* **Tasks to perform**
A: Answer these questions about the text below on the 1916 farewells, one per line:
(i) At which building in Yarram did the great majority of farewells take place?
(ii) How many farewells were held at Gormandale in 1916?
(iii) Which speaker at the Madalya farewell on 19/5/16 was an exception to the normal routine?
B: Show every line of the entries below that contains the word "means".

── Selected text ──

Overall, farewells in 1916 matched those in 1915. The same committee continued to organise the events. Specifically in the case of Yarram,  the same group of town ‘patriots’ shared the responsibility for speech making.

The great majority of farewells took place in Yarram, at the Shire Hall, with far fewer farewells taking place in the smaller townships and settlements. In 1916, outside Yarram, there were farewells at Alberton (1), Womerah (1) Devon North (2), Madalya (2), Stacey’s Bridge (1), Gormandale (2), Willung South (1) and Wonyip (1).

The farewells themselves tended to be held for locals who had returned home after initial training and prior to embarkation for service overseas. There was the occasional farewell for a ‘non-local’, itinerant farm worker but, as noted in Post 60, this group of men, once they left the district to move into camp, tended not to return.

The farewells at Yarram were better organised but more basic in form and less well-attended. One reason why attendance at Yarram was a problem was almost certainly  because the speeches at these farewells were as much an exercise in recruiting as they were a celebration of the loyalty and sacrifice of the individual(s) leaving. Eligible men and their families were hardly going to attend and draw attention to themselves. The farewells in the other locations in the Shire were generally less strident affairs and more focused on the qualities of the individual(s) being farewelled. They were usually based on a dance or some other social event and they were far better attended. Speakers at these affairs tended to be local farmers.

An interesting exception to the normal routine and tone of the farewells held outside Yarram occurred at Madalya (19/5/16) when one of the speakers was Recruiting Sergeant Newland. He must have been in the local area trying to promote enlistments. As usual, all the local residents had come together for a social dance that went well into the night. The 3 young men being farewelled were brothers Alfred and Arthur Jones – 22 yo and 24 yo respectively – and Ernest Anderson 18 yo.

───
── Supplied data ──

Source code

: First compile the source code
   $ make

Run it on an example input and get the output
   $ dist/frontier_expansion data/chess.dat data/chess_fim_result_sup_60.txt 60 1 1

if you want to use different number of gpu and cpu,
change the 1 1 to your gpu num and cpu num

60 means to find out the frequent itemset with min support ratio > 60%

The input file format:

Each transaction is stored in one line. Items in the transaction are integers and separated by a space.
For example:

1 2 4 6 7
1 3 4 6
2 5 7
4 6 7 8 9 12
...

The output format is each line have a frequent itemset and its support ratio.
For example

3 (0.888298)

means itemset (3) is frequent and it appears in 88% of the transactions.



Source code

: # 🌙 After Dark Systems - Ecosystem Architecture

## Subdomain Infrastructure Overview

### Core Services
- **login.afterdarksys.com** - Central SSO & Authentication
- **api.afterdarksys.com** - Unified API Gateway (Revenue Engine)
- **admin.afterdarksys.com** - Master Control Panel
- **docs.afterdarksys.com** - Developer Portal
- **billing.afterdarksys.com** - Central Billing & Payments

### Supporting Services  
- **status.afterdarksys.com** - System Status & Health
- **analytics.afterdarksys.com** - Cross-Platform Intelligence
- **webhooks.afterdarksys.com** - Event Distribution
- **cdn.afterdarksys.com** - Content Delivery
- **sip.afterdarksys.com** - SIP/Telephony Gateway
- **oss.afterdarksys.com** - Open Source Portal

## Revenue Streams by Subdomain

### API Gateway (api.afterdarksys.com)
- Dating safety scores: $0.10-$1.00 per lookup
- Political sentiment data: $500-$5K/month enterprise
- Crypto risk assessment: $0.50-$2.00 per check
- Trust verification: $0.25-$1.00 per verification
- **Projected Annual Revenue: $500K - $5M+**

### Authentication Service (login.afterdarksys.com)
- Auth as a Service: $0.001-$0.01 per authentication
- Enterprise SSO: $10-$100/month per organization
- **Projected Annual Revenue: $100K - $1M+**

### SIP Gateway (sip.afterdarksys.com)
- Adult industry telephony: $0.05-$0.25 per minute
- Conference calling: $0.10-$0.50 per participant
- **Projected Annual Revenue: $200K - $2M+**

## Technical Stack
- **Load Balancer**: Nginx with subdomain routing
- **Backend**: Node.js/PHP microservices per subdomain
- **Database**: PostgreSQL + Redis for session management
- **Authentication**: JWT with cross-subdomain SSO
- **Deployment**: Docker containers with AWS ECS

───

* **Solutions to the problems**
A:
(i) The Shire Hall
(ii) Two
(iii) Recruiting Sergeant Newland

B:
60 means to find out the frequent itemset with min support ratio > 60%
means itemset (3) is frequent and it appears in 88% of the transactions.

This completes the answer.